“I dare say. But it’s too late to remedy that now. Oh, David, it’s a good old place this. Look at the pitch there! What a lot of ripping hours it’s given to generations of fellows, me among them. There’s the roof of the house through the trees, do you see? You can just see the end window of our dormitory. I wonder if happiness soaks into a place, so that if the famous Professor Pepper——”

“Oh, mammalian blood?” said David.

“What’s that? Oh yes, the crime at Naseby. Same one. I wonder if he would find a lot of happiness-germs all over the shop.”

“I could do with a few,” said David, with a sudden return to melancholy.

“No, you couldn’t.
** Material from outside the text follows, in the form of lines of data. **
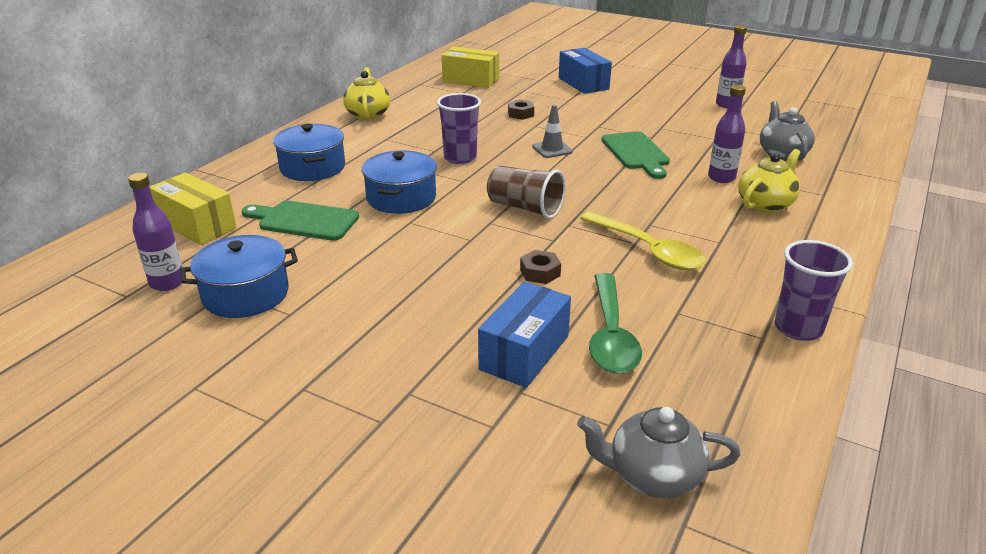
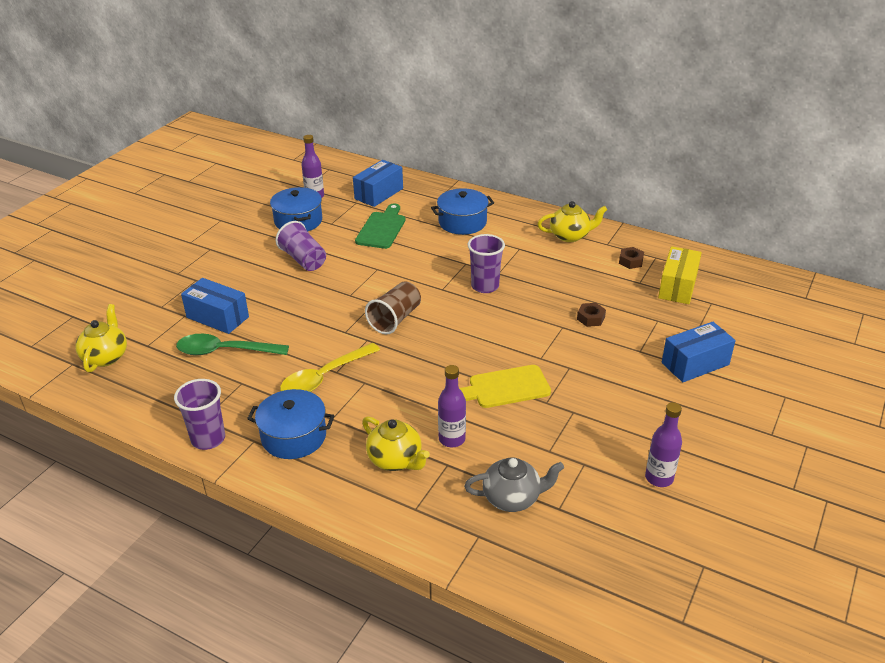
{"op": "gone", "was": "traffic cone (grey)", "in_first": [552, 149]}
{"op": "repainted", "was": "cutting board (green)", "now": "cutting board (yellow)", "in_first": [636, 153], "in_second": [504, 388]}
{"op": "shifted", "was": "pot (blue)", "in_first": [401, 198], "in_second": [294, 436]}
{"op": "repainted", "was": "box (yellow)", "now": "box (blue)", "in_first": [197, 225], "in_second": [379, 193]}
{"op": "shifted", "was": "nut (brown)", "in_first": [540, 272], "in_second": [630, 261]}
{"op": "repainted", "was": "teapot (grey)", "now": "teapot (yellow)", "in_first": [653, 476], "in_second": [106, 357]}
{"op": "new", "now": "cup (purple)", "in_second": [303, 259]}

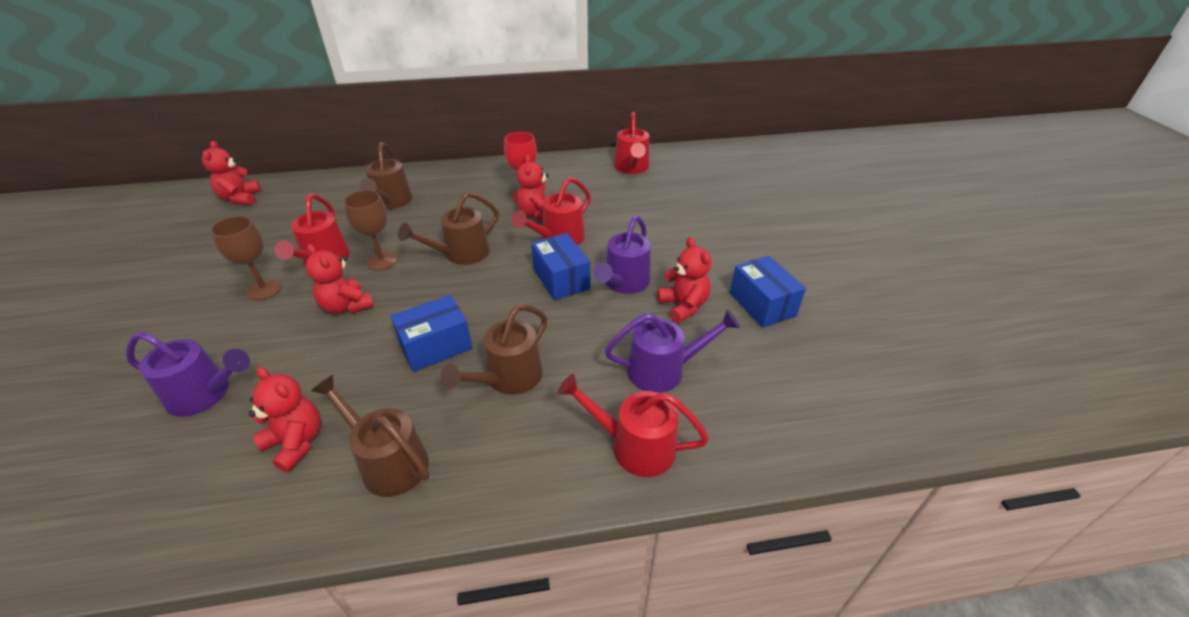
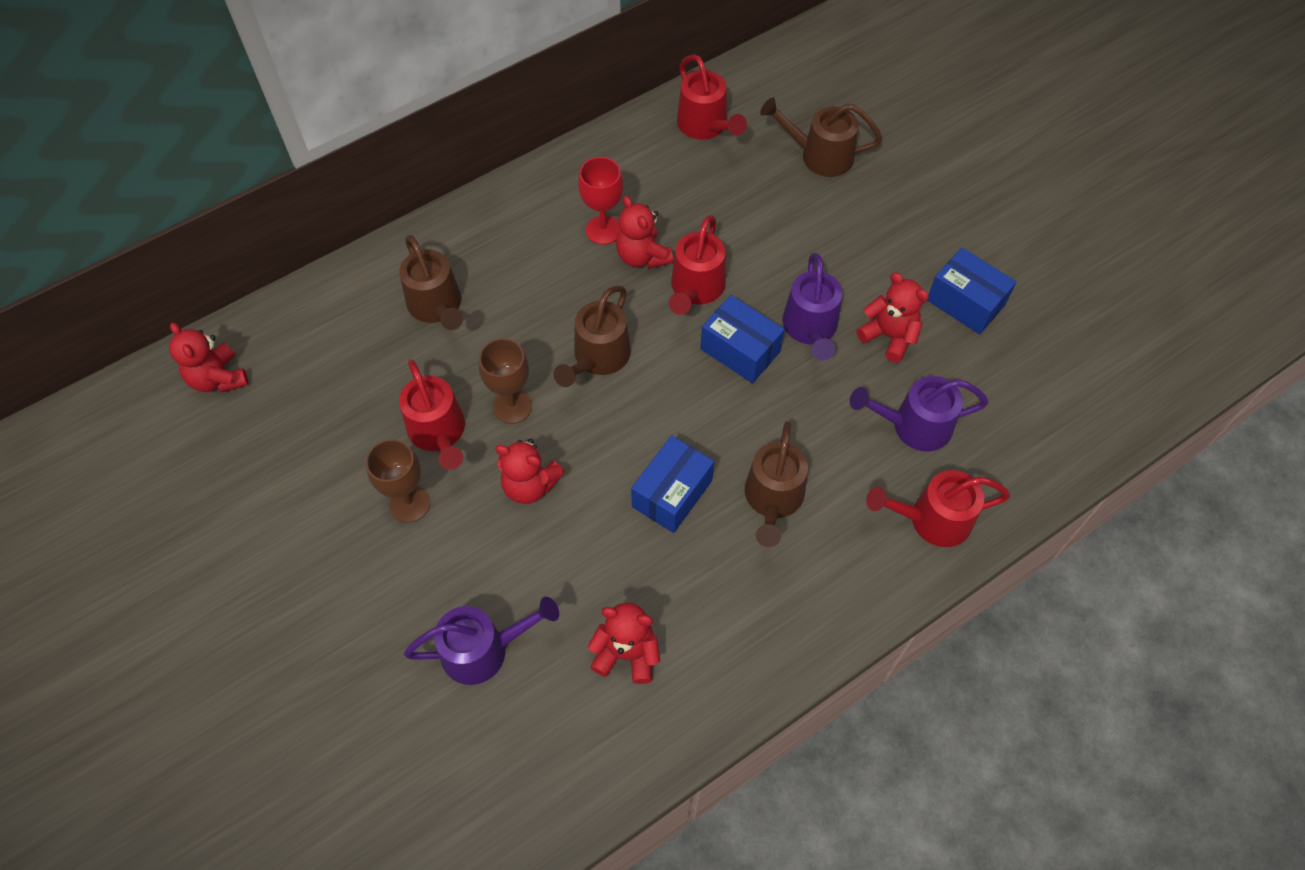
{"op": "rotated", "was": "watering can (purple)", "in_first": [664, 370], "in_second": [913, 426], "clockwise": -150}
{"op": "shifted", "was": "watering can (brown)", "in_first": [388, 461], "in_second": [819, 155]}

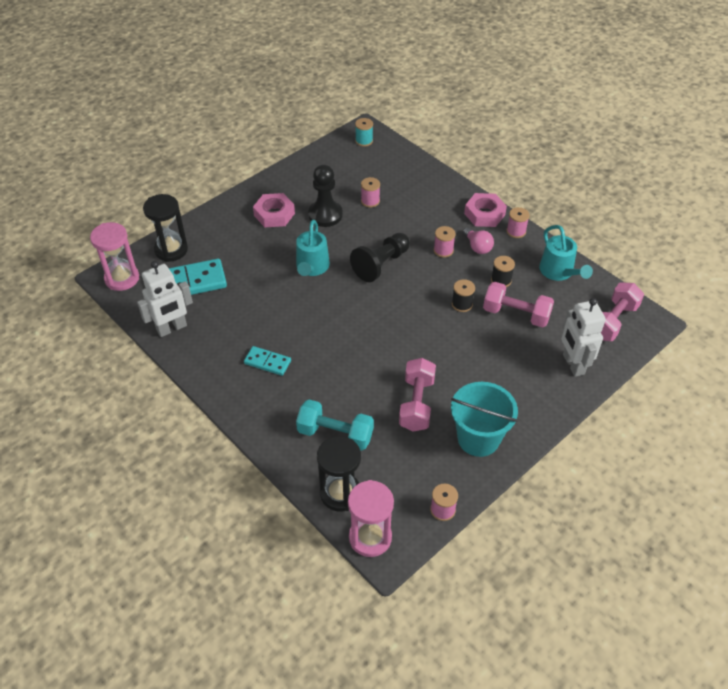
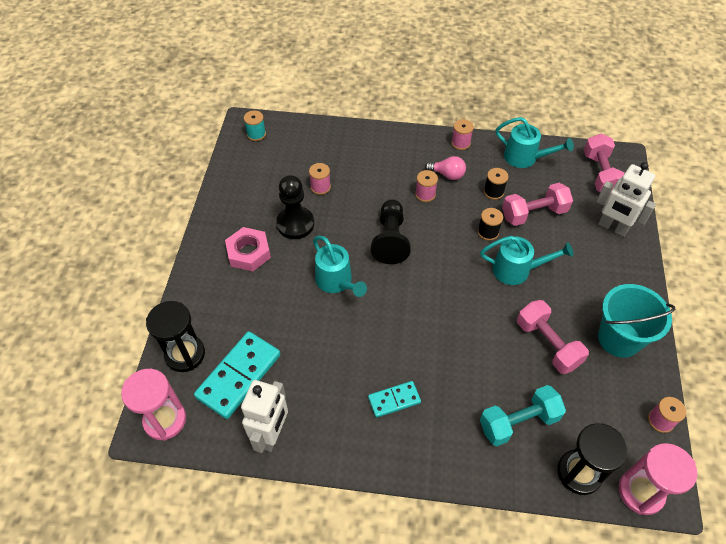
{"op": "gone", "was": "nut (pink)", "in_first": [484, 214]}
{"op": "new", "now": "watering can (turquoise)", "in_second": [517, 270]}

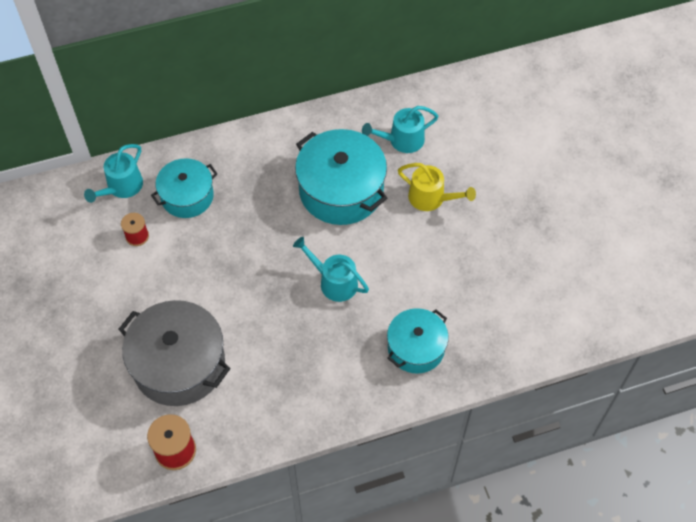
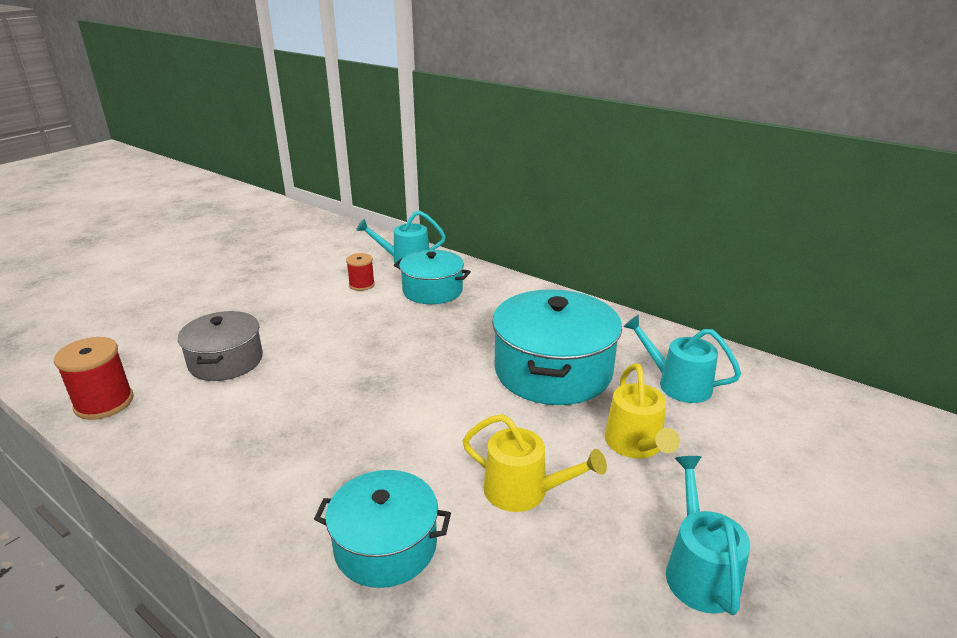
{"op": "shifted", "was": "watering can (turquoise)", "in_first": [334, 282], "in_second": [699, 571]}
{"op": "scaled", "was": "pot (grey)", "in_first": [179, 364], "in_second": [226, 361], "ratio": 0.62}
{"op": "new", "now": "watering can (yellow)", "in_second": [523, 491]}

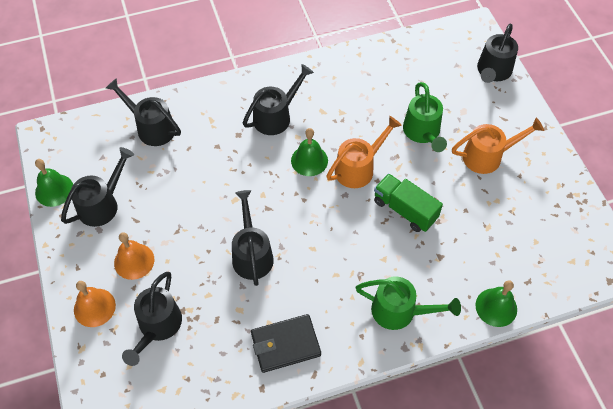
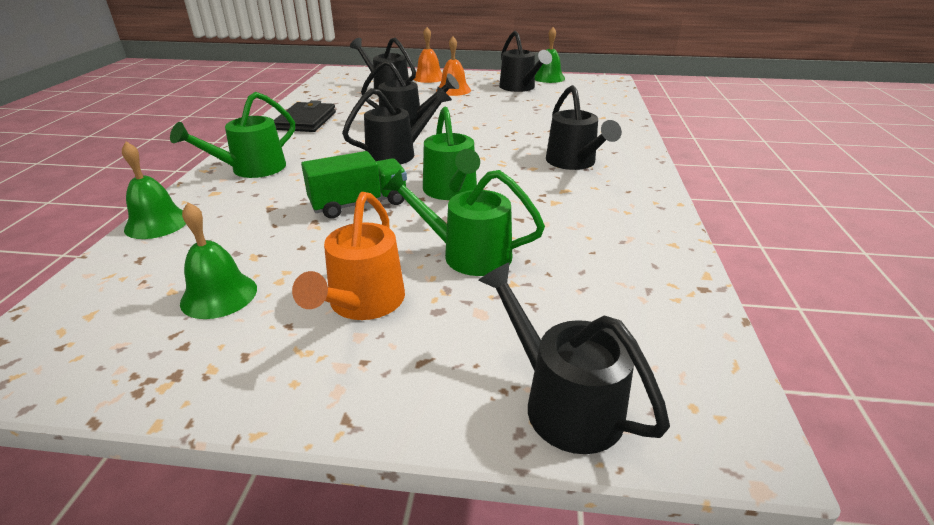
{"op": "shifted", "was": "watering can (black)", "in_first": [151, 127], "in_second": [398, 154]}
{"op": "repainted", "was": "watering can (orange)", "now": "watering can (green)", "in_first": [359, 168], "in_second": [452, 192]}
{"op": "shifted", "was": "bell (green)", "in_first": [309, 160], "in_second": [219, 295]}

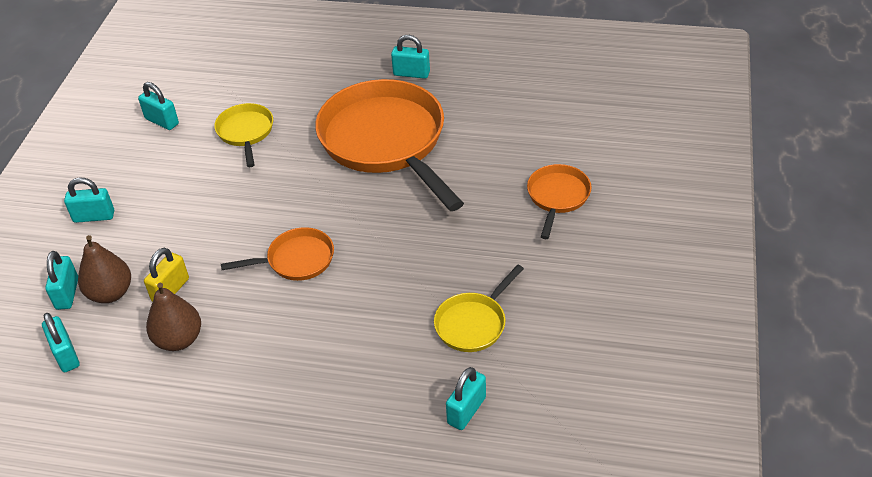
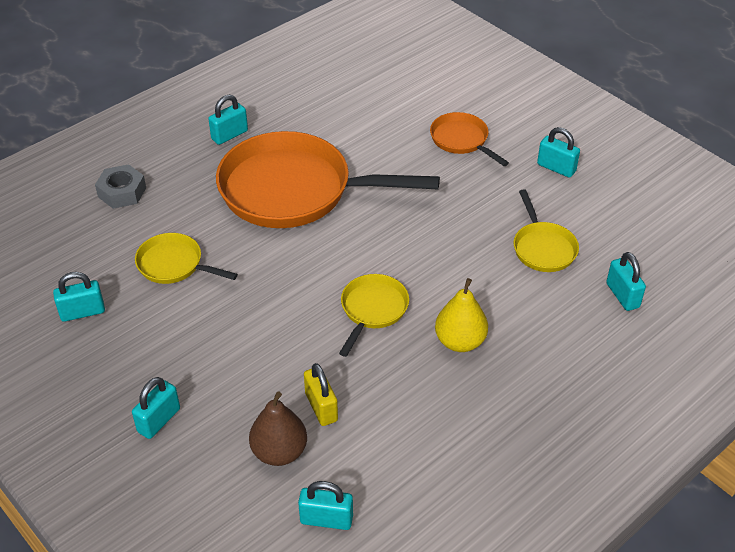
{"op": "repainted", "was": "pan (orange)", "now": "pan (yellow)", "in_first": [296, 260], "in_second": [372, 310]}
{"op": "shifted", "was": "padlock (turquoise)", "in_first": [67, 293], "in_second": [556, 168]}
{"op": "gone", "was": "pear (brown)", "in_first": [179, 339]}
{"op": "new", "now": "nut (grey)", "in_second": [122, 192]}
{"op": "new", "now": "pear (yellow)", "in_second": [460, 341]}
You’ve got plenty of them, as it is. . . . Lord, there’s that rotten speech I have to make at house-supper. What am I to say?”

“Oh, usual thing. Say Adams is a good fellow, and we’re all good fellows, and it’s a good house, and a good school, and a good everything—hurrah.”

“That’s about it,” said Frank. “Oh, there’s one other thing, David. Look after Jevons a bit, will you? He’s turning into rather a jolly little kid.”

“Inky little beast!” said David. “All right.”

Again they were silent for a while.

“Rather a ripping verse in the psalms this morning,” said Frank at length.